I hope in time you are able to let the 'what ifs' and the guilt go because no one else other than you thinks that guilt is justified.

If you want to add me to msn at some time that's cool, but I won't ask you what happened, don't worry. We can just chat or whatever you want :)
 
Hazel-Mom wrote:
tonyshuman wrote:
I am guessing that 150K=150units/mL=150mg/mL
I am seeing this thread just now, so I'm not sure whether anyone already mentioned this or not, but you are of there by a factor of 1000!!

150K = 150,000 Units/ml NOT 150 units/ml !
fortunately, since 1 unit usually is the same as 1 micogram, i.e 1/1000th of a milligram or mg, 150,000 units/ml DOES equal 150 mg/ml. Whew.
So at least the rest of the calculations must have been right.

Sorry I think I had a typo. I meant to say that 150k=150Kunits=150mg/ml
K as in kilo, aka kilo-units, meaning 1000 units.

I agree with angieluv and flashy that there must have been something else going on with Hans, especially after reading your description of his passing.

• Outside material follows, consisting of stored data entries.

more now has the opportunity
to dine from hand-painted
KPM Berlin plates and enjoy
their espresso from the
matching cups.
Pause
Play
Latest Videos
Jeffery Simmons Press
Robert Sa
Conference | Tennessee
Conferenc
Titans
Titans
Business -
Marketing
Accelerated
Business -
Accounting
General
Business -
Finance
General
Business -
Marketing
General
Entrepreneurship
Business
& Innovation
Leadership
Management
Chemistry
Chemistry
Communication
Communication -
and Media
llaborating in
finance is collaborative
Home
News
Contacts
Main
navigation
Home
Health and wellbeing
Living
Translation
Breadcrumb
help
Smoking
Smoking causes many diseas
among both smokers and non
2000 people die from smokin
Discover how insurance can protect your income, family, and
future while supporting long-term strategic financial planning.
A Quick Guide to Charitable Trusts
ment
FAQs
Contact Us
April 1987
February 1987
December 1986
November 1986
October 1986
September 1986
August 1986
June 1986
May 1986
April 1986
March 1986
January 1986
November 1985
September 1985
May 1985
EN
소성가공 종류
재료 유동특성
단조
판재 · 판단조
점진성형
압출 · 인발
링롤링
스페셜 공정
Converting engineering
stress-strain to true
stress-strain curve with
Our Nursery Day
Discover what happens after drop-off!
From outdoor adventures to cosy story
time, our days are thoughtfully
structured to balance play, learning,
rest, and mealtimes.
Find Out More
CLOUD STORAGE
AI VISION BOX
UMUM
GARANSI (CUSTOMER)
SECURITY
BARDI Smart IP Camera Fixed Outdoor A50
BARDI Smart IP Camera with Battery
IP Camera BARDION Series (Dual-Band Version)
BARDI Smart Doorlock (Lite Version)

I posted a lot of my thoughts in the fluffies' thread. We were discussing it there so that you wouldn't have to see us analyzing what was going on if you didn't want to see it yet. In particular, I did a lot of finding information and thinking out loud about it to get others' opinions on it, and not all of those thoughts I posted were 100% throught through yet--it was more of a discussion in progress than my final conclusions, if you know what I mean.

Really, the description of his passing makes me think something else was going on and it was 100% not your fault. If it had been from the drug, we would have seen at least some muscle twitching. If it had been from the drug too, it wouldn't have been your fault in my opinion, because your intentions were to help out Hans.

I really admire you for your persistence in getting good care for Hans, and for doing things outside of your comfort zone to take care of him. I'm really afraid of needles, so if my bunnies needed injections, it would be very hard for me to give them, not to mention that you had to convince your vet it was the right thing to do. The fact that the abscess was shrinking shows that what you were doing was working. Something you couldn't see must have been at play here. He may have died, but his family was doing everything possible to try to stop that, and that showed how much you loved him. Please please don't blame yourself for it. If you want to talk about it, and what I learned from the articles I found, please PM me at any time.
 
I don't think its the drug either. When we first started treatment, Hans was given daily injections for the first 3 days (to get the drug level up, as advised by Randy). If it was anything to do with the drug, I think we would have seen some reaction then.

I guess you are all correct. There may have been something else going on that I couldn't see/know about. I'm going to leave it at that, and just cherish the memories Hans left behind from now on.

Thanks, Maureen, Tracy and Claire. You have all helped me tremendously during this hard time.